▶ **Instructions to follow**
Look below for the line containing "the green tree at [93,190]" and the line containing "the green tree at [22,198]"; repeat exactly those two lines and all lines between them, and nothing else.

(Saved entries)
- - - -

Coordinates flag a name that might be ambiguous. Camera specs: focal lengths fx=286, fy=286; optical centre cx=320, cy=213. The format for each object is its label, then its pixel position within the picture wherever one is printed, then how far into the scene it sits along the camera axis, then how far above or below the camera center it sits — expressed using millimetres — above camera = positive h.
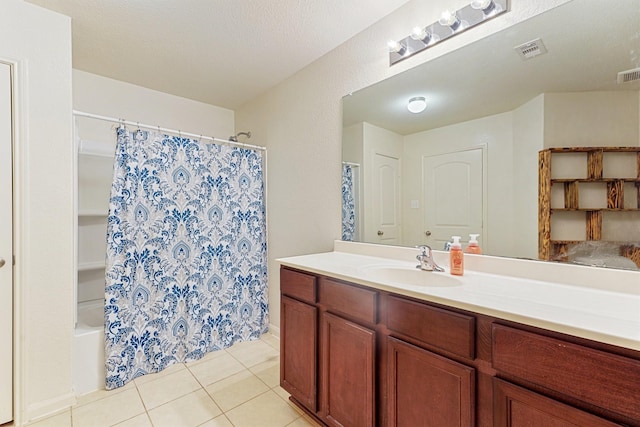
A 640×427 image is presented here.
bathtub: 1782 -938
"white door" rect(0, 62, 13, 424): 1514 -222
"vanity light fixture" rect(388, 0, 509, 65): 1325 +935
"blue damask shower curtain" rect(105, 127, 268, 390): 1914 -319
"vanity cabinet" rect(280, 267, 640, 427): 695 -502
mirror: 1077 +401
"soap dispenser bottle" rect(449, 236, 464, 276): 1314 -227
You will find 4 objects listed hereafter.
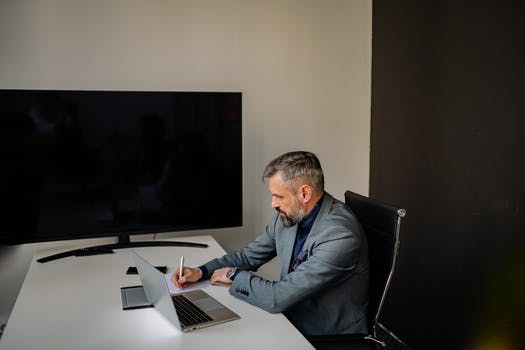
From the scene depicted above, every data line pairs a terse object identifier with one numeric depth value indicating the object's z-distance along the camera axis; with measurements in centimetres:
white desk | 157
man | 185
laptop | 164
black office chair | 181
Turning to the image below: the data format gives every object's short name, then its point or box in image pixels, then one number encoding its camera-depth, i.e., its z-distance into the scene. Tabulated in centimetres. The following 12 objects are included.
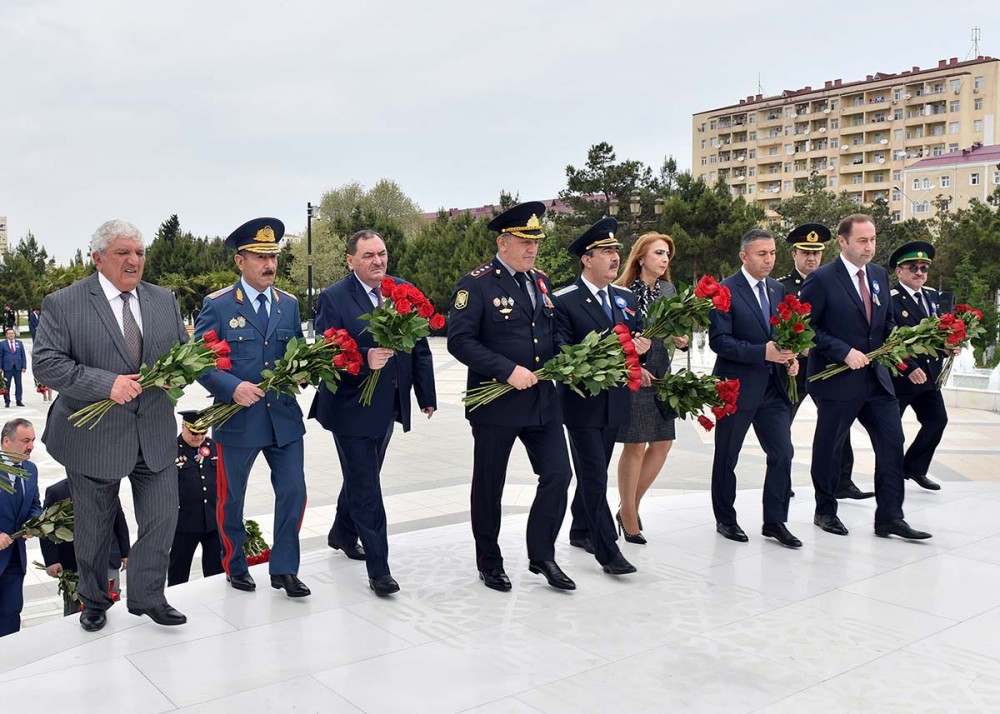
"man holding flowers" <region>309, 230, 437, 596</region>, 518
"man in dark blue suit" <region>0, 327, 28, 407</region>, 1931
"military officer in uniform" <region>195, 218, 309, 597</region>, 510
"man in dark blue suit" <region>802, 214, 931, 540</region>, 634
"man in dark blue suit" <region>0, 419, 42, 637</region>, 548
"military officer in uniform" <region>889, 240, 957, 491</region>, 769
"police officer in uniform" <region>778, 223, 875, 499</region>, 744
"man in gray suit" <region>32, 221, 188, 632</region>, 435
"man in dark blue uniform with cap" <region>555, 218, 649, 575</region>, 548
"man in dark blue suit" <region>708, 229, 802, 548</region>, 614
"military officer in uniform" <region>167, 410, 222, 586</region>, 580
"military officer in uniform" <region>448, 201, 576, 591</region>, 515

- - - -

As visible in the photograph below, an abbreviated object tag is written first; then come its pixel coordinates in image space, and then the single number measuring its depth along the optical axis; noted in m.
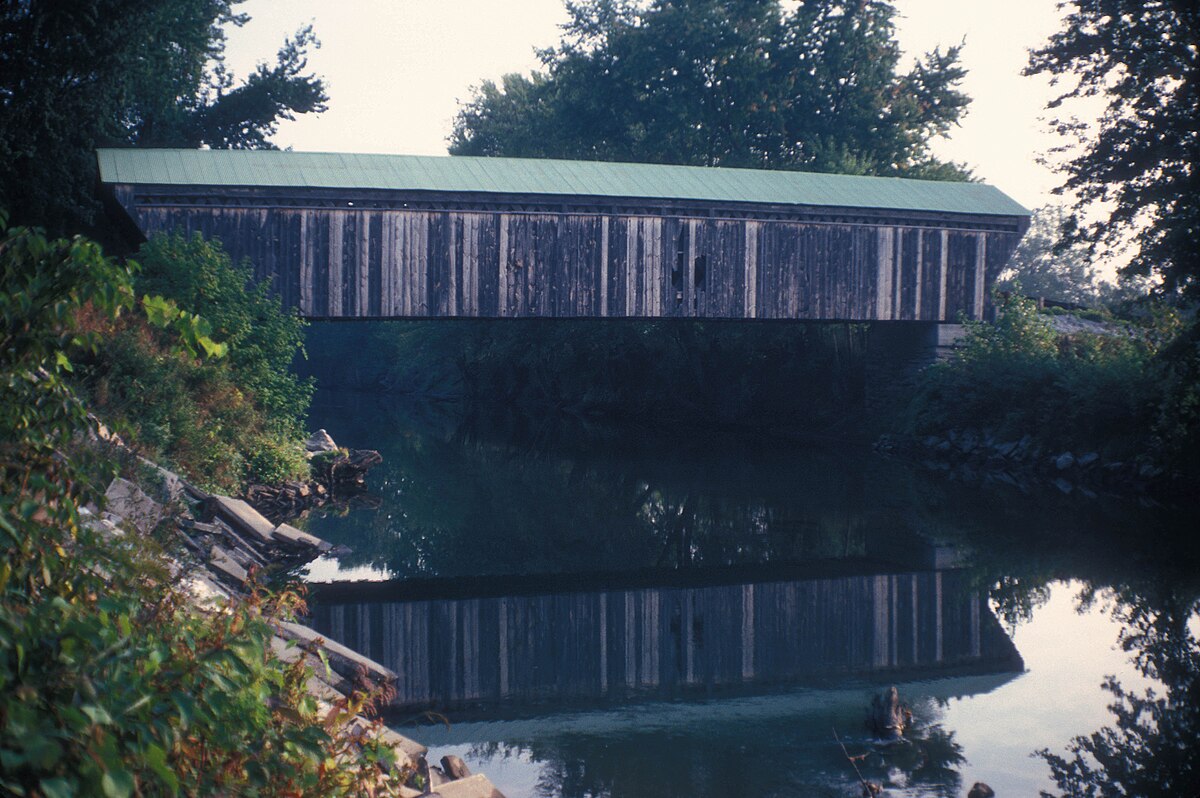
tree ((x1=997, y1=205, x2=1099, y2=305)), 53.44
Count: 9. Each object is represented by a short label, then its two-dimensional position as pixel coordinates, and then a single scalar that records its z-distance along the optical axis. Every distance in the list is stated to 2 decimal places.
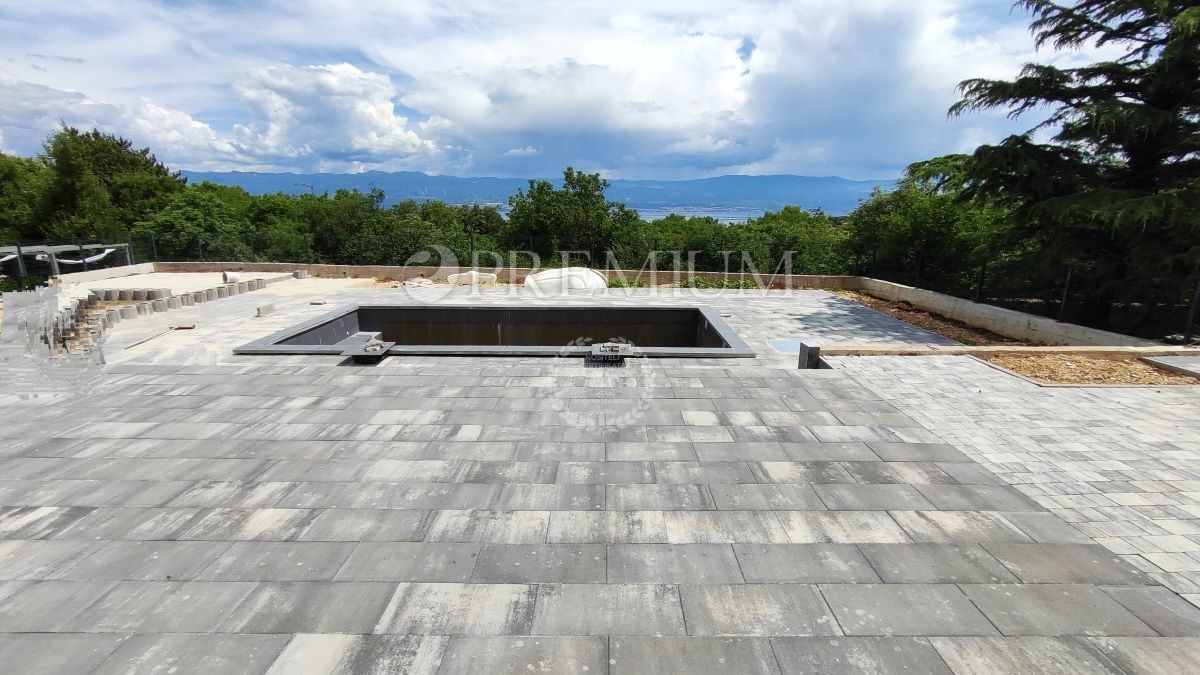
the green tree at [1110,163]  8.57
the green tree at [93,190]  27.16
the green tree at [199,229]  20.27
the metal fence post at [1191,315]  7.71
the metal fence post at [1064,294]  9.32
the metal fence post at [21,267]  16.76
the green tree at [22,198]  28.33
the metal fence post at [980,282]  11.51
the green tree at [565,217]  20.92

- - - -

▶ **Task solution**
the green tree at [93,190]  27.16
the green tree at [199,229]  20.27
the metal fence post at [1191,315]  7.71
the metal fence post at [1064,294]  9.32
the metal fence post at [21,267]  16.76
the green tree at [22,198]  28.33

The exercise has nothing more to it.